Berlin- The Europe Tour 2012 started in Berlin, a city of deep historical and cultural roots and associations. For many years, the Berliners came to Amma, asking her in heartfelt and humorous ways to come to their city. (news) One memorable year, a six footer dressed as a bear danced up to Amma during darshan in another German city and delivered an “engraved invitation” to her. And now, as Amma finally had agreed, she, the tour group and the devotees were ensconced in a great Velodrome built for the Berlin Olympics.
On the way, we had passed the remains of the Berlin Wall. Many of us had wanted to see this iconic landmark, this concrete slab that had cost so much heartache and so many lives. Fragments of the wall lined a busy thoroughfare and an occasional guardhouse still stood sentinel. We saw crosses marking the spot where someone had been gunned down making a bid for freedom. There was a strange heaviness in the air here. Even the buildings and the environment still seemed to somehow carry the sadness and weight of past trauma. Even as the last of those who experienced World War II and the worst of the Cold War leave their bodies behind on the planet, the painful memories still lurk in the corners of minds and memory.
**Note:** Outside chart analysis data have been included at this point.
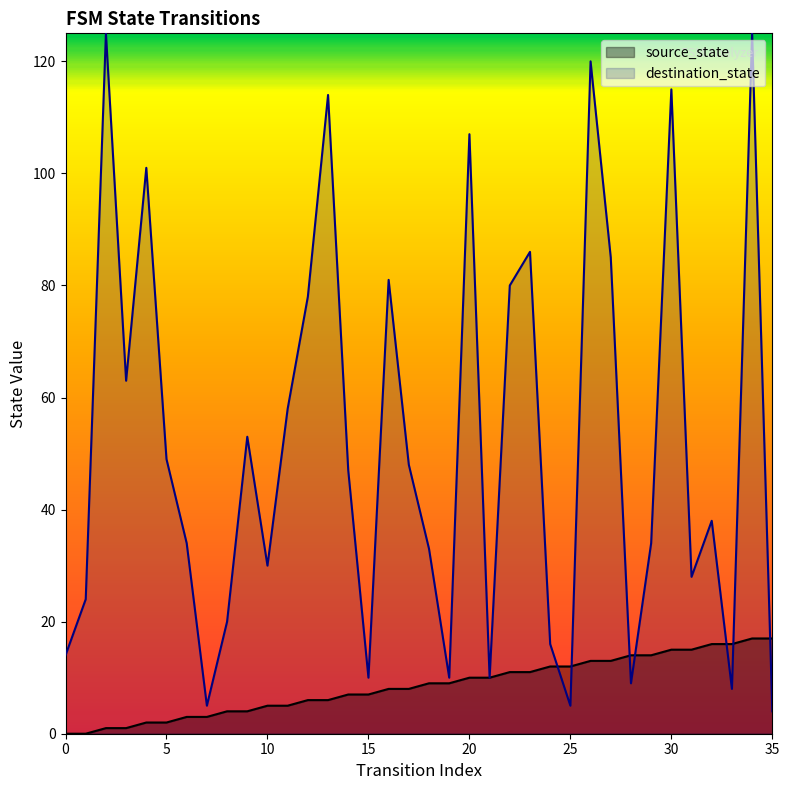

At which label does destination_state first exceed 47?

2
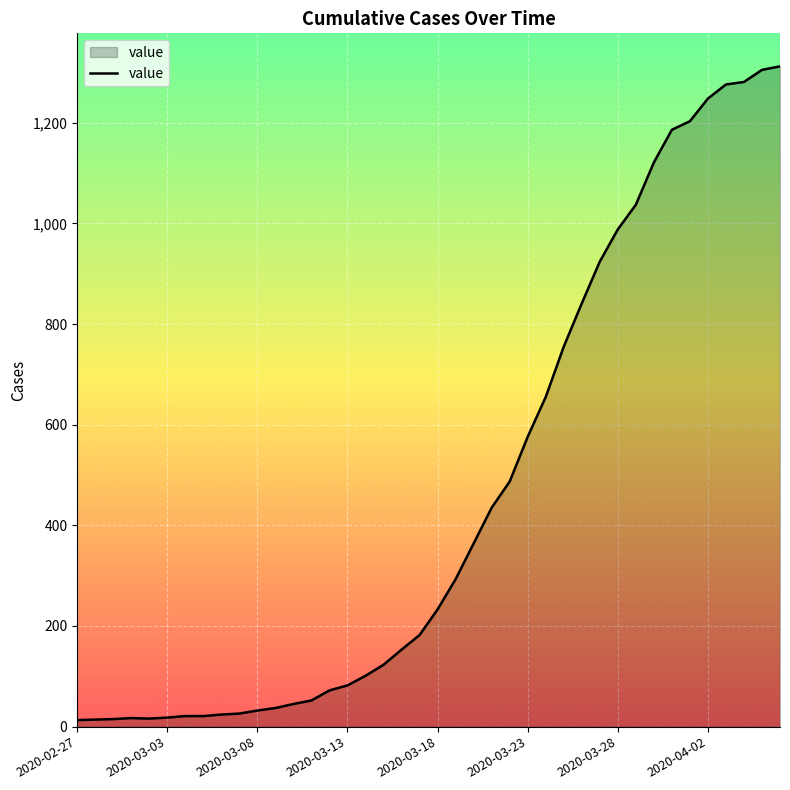

What is the greatest value displayed?

1312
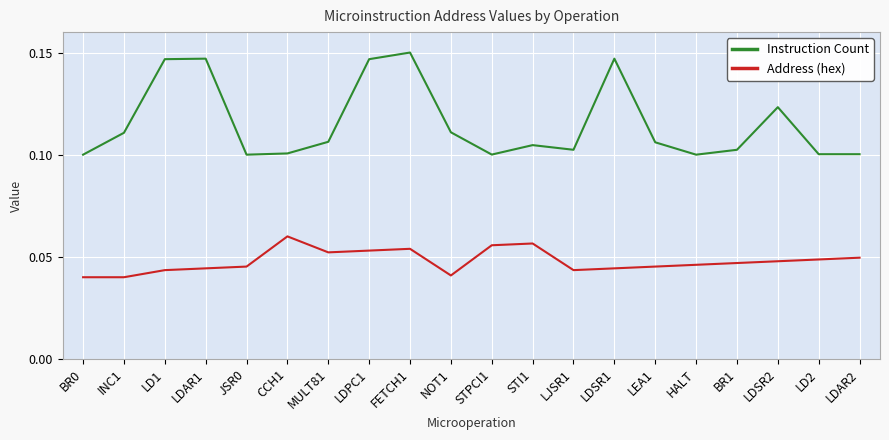

What position from the right is HALT?

5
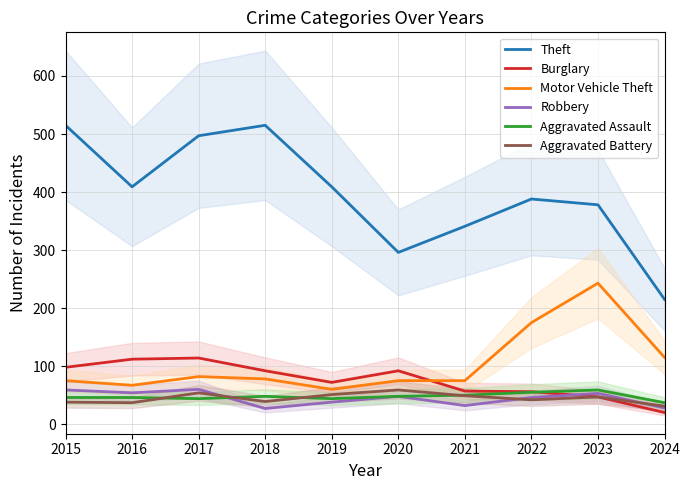

What are all the series names shown in the legend?

Theft, Burglary, Motor Vehicle Theft, Robbery, Aggravated Assault, Aggravated Battery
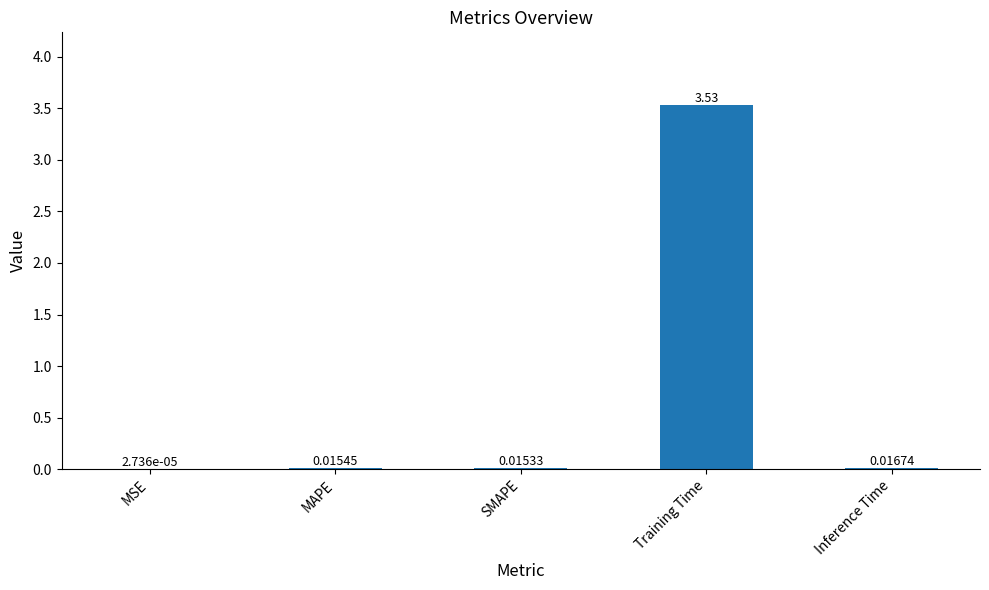

Where is the data nearest to the value 1?

Inference Time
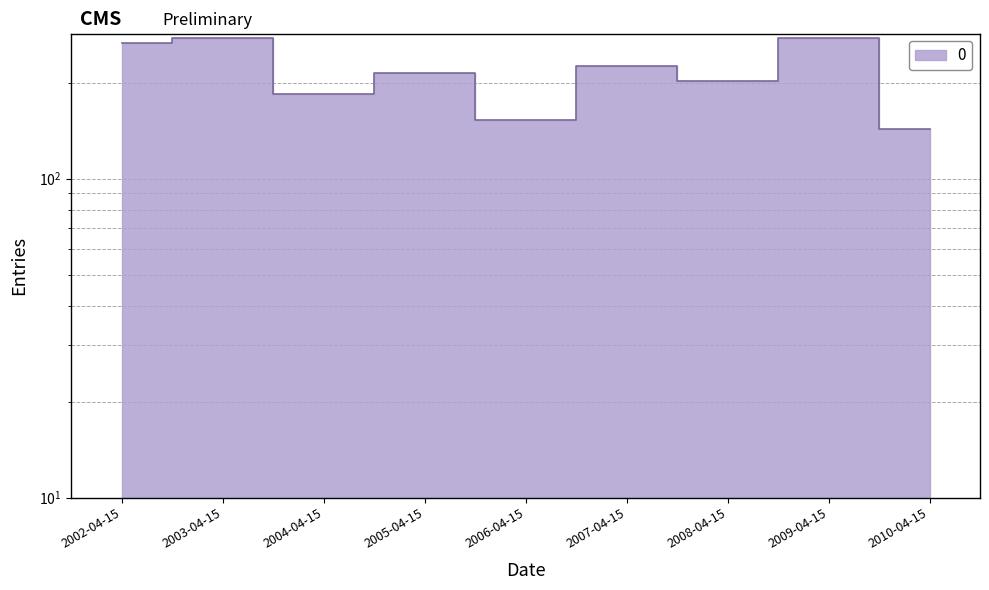

Where is the first local minimum?

2004-04-15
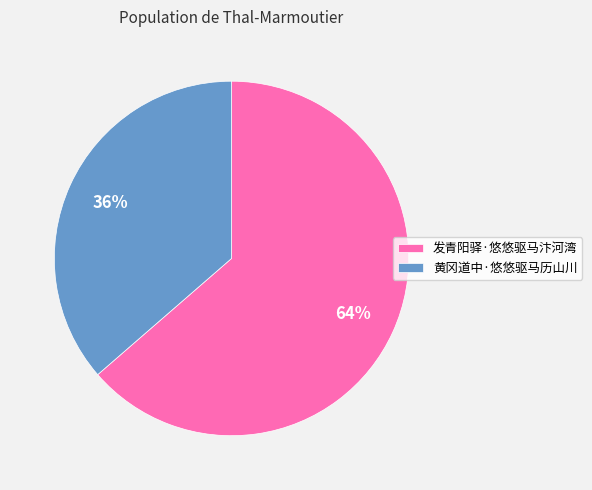

Combined, do 黄冈道中·悠悠驱马历山川 and 发青阳驿·悠悠驱马汴河湾 account for over 50%?

Yes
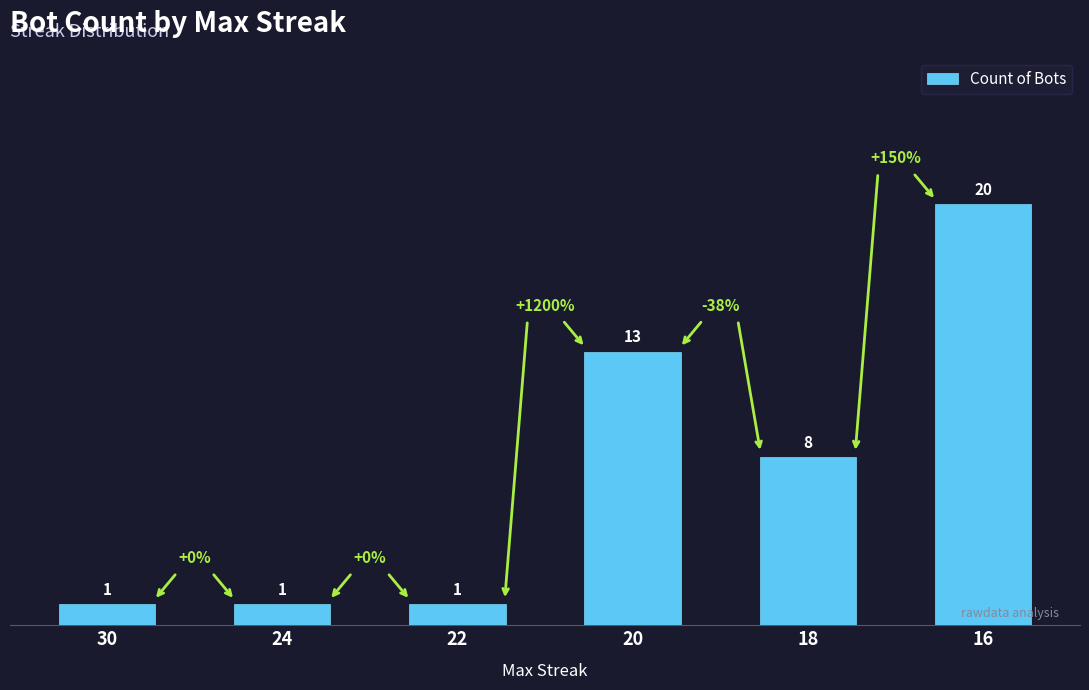

What value does the data have at 20?

13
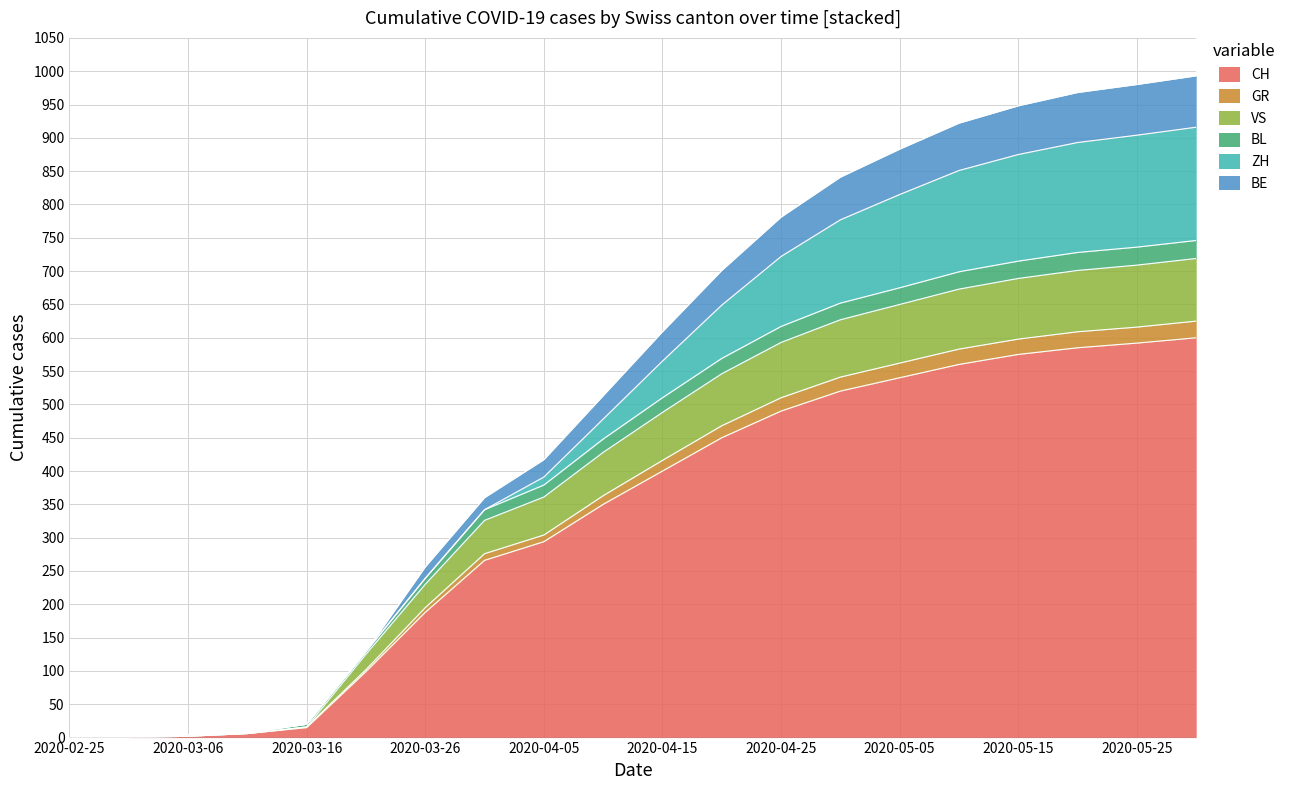

The CH series shows 266 at 2020-03-31. True or false?

True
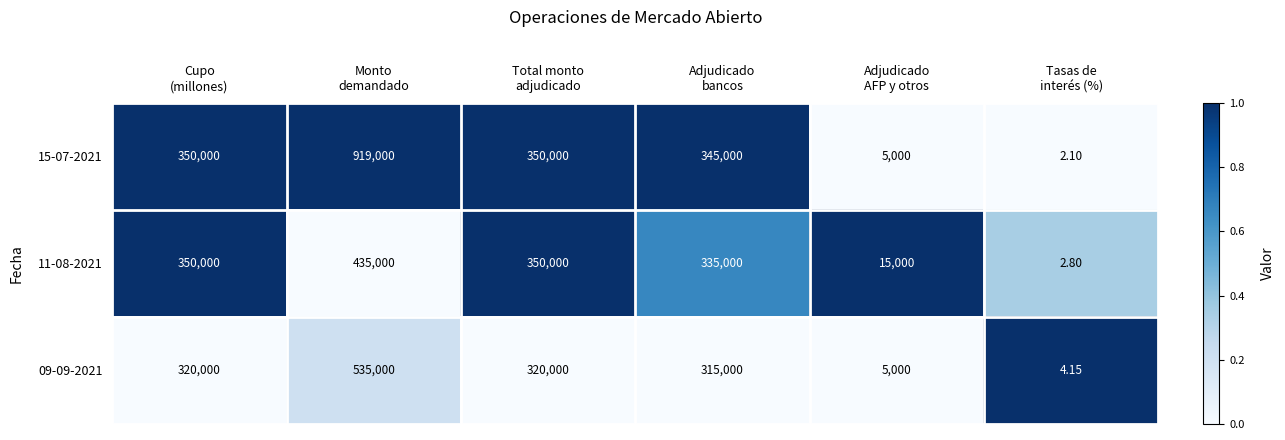

At which category is the sum across all series the highest?

Monto
demandado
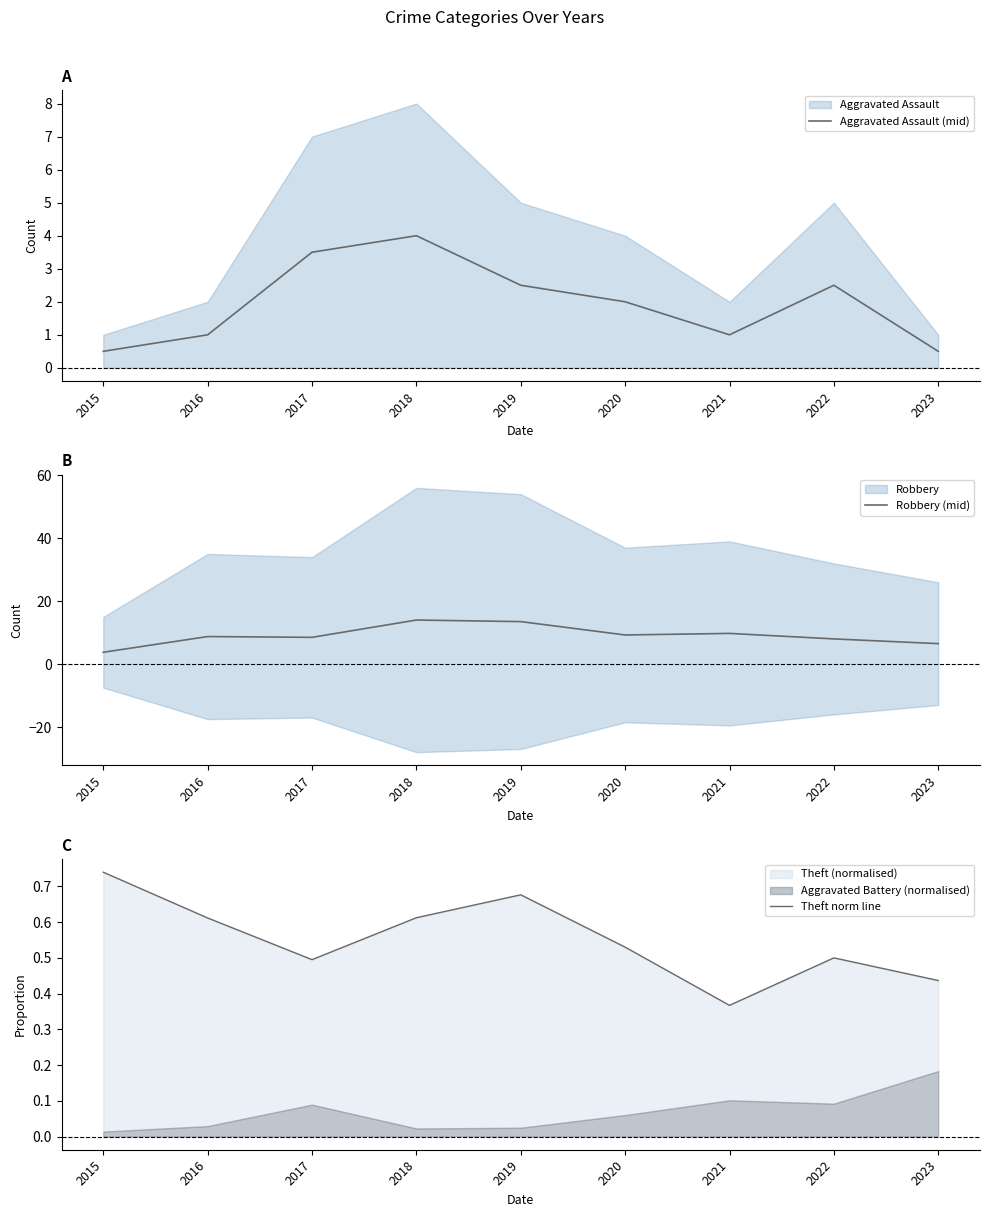

True or false: Robbery (mid) and Theft norm line cross at least once.

False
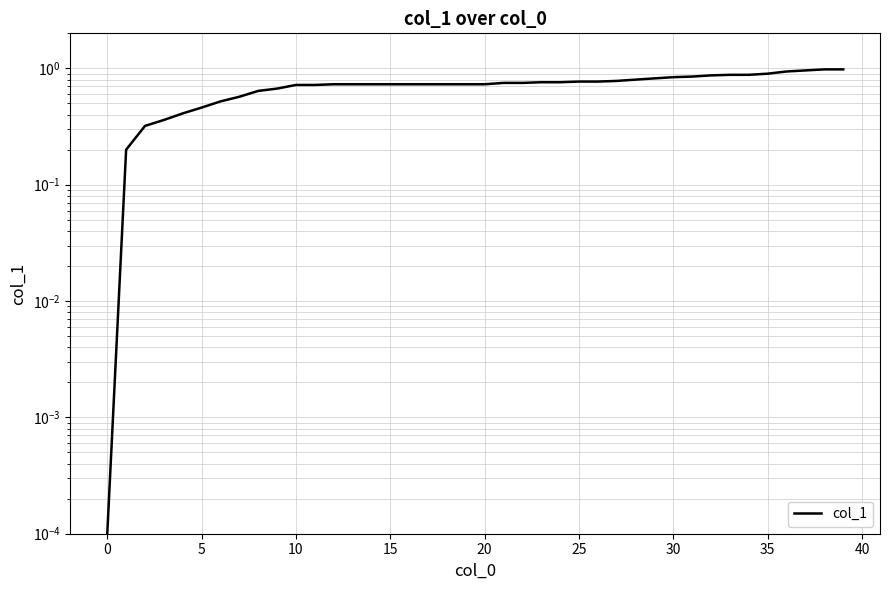

Does the chart display data point markers on the line(s)?

No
I remembered that before I tried to learn the one, two, threes ( onu, randu, munnu) of Malayalam, the first non-native language I learned was as a toddler at my father knee. He taught me ein, zwei, drei and to say guten morgen and guten nacht among other words that he had learned while a prisoner of war in Germany during World War II. It always gives my French and German friends a shock when I tell the story of how my father was captured in France after the Normandy landing and, missing in action for six months, then survived a year in a German POW camp, and I almost didn’t get born! However, he never bore any ill will about this experience and even made friends among the German boys who came to the fence of the camp to trade souvenirs for goodies from the Red Cross packages the prisoners sometimes received. From them, he learned the German words that he taught to me and forged friendships that lasted decades.
The night before the program began Amma came to the hall and served dinner to all the volunteers and tour staff. It was an international dinner of spaghetti (Italian), potatoes (German), green salad (Europe, USA), and chai ( India). After the meal, Amma asked for jokes and stories and then led everyone in singing “Bandalo.” She asked for everyone to clap hands with each other. She loves to see her children clapping hands and dancing together, as she says it shows Unity. I looked at the various nationalities eating, singing and clapping hands with each other. It looked like a party at the United Nations! All past history and present economic and political disagreement was forgotten in the joyful atmosphere Amma created.
The next morning the program opened to a large crowd and a stunning backdrop emblazoned with a quote from Amma- LOVE IS THE BASIS OF THE UNIVERSE. Amma’s love transcends all differences and shows us the way to do this ourselves. She is leading us from sneha to Prema, from untruth to truth and showing us how to BE peace and love. A new song was introduced at evening bhajans with the refrain, “Shanti, salaam, pace, shalom”- meaning peace in the languages of the world’s largest religions. That peace we are learning to become, through Amma’s example. May we attain that uttama prema ( the supreme love) that transcends the individual, family, state, nation. May all the walls between us come tumbling down!